The war drew to a close amid fierce fighting. On Sept. 19, 1918, Joseph’s battalion attacked the Turkish army in the Battle of Megiddo, emerging victorious; it was only another month before Turkey surrendered. Within days, Benjamin’s division in France began preparing for the Argonne offensive, a three-month battle that took place in the rugged French terrain. The battle was to be one of the last of the war, and one of the deadliest. Over 100,000 Americans lost their lives. Fighting alongside the French and British, American men were surrounded by the sounds of machine guns and airplanes.
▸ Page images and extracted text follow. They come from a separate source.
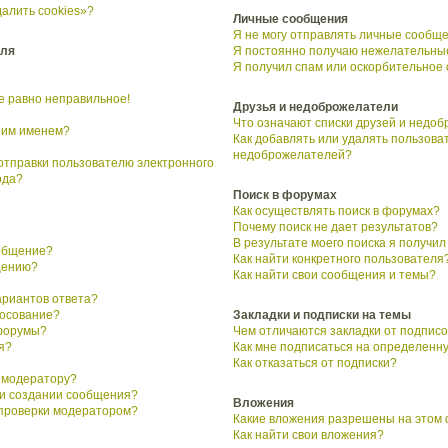
алить cookies»?
Личные сообщения
Я не могу отправлять личные сообще
еля
Я постоянно получаю нежелательны
Я получил спам или оскорбительное
се равно неправильное!
Друзья и недоброжелатели
Что означают списки друзей и недо
воим именем?
Как добавлять или удалять пользоват
недоброжелателей?
 отправки пользователю электронного
ода?
Поиск в форумах
Как осуществлять поиск в форумах?
Почему поиск не дает результатов?
В результате моего поиска я получил
ообщение?
Как найти конкретного пользователя
щению?
Как найти свои сообщения и темы?
ариантов ответа?
лосование?
Закладки и подписки на темы
форумы?
Чем отличаются закладки от подписо
я?
Как мне подписаться на определенн
Как отказаться от подписки?
 модератору?
ри создании сообщения?
Вложения
 проверки модератором?
Какие вложения разрешены на этом
Как найти свои вложения?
The Allies progressed, capturing areas formerly held by Germany. Finally, on Nov. 11, 1918, the armistice was signed; celebrations in Paris included marching, singing, and shouting.
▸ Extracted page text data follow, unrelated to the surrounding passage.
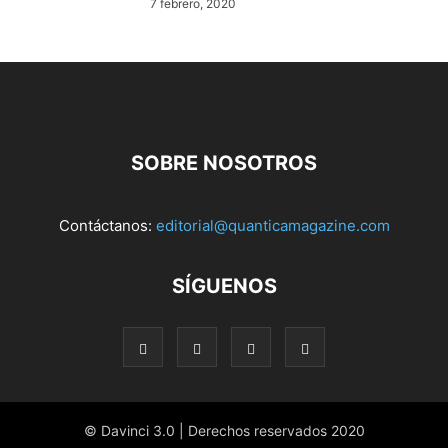
7 febrero, 2020
SOBRE NOSOTROS
Contáctanos:
editorial@quanticamagazine.com
SÍGUENOS
© Davinci 3.0 | Derechos reservados 2020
After his discharge, Pvt. Benjamin Feinstein returned with his unit to New York. He worked for the rest of his life as a commercial painter, a patriotic and proud American to the core, only stopping for a time during World War II to work at the Brooklyn Naval Yard. Benjamin married Bessie Silverman, and the couple raised two sons. His eldest son was drafted and served in the Pacific during World War II; his younger son, my father, served stateside in the Air Force during the Korean conflict. Like many young men, both boys used the G.I. Bill to help them complete college and attend law school.

Joseph, like many of his fellow Jewish Legionnaires, contracted malaria and suffered from shell shock. After some time in British military hospitals, he was discharged in 1919 and returned to Detroit, where he resided for the rest of his life, running a grocery store. Joseph’s war memories were mixed, filled with both pride and distress. At one point, he traveled to Israel and received a medal for service from Golda Meir. Ultimately, however, Joseph’s daily life was punctuated by jumpiness, outbursts, and sensitivity to loud noises, undoubtedly the legacy of what we now call PTSD. Joseph married fellow immigrant Sarah Norber and fathered two girls and two boys, several of whom grew committed to Zionism, perhaps inspired by their father’s service.

While Benjamin and Joseph served in different armies and on different fronts, they shared a key experience: the experience of democracy and belonging. The words of Yitzak Liss, a Jewish Legion member, express this sentiment well.

April 29, 1919: Today is the anniversary of a year of my service, a good year for me. I don’t think I will forget it, ever. A year of joys and suffering in full measure. It seems that only yesterday I said good-bye to my dearest. … The best I saw of army life is that one can live in equality, in the battalion, especially our Jewish battalion where people from all corners of the globe with different views, knowledge and trades live together, sleep, eat, dress alike, a true democracy in this respect.

Looking back, I now realize that when my sister and I played the “American first or Jewish first?” game, we forgot something critically important. We forgot to thank our grandfather and men like him for making the choices that allowed two little Jewish girls to ask the question in the first place.

Naomi Sandweiss is the author of Jewish Albuquerque, and a past president of the New Mexico Jewish Historical Society.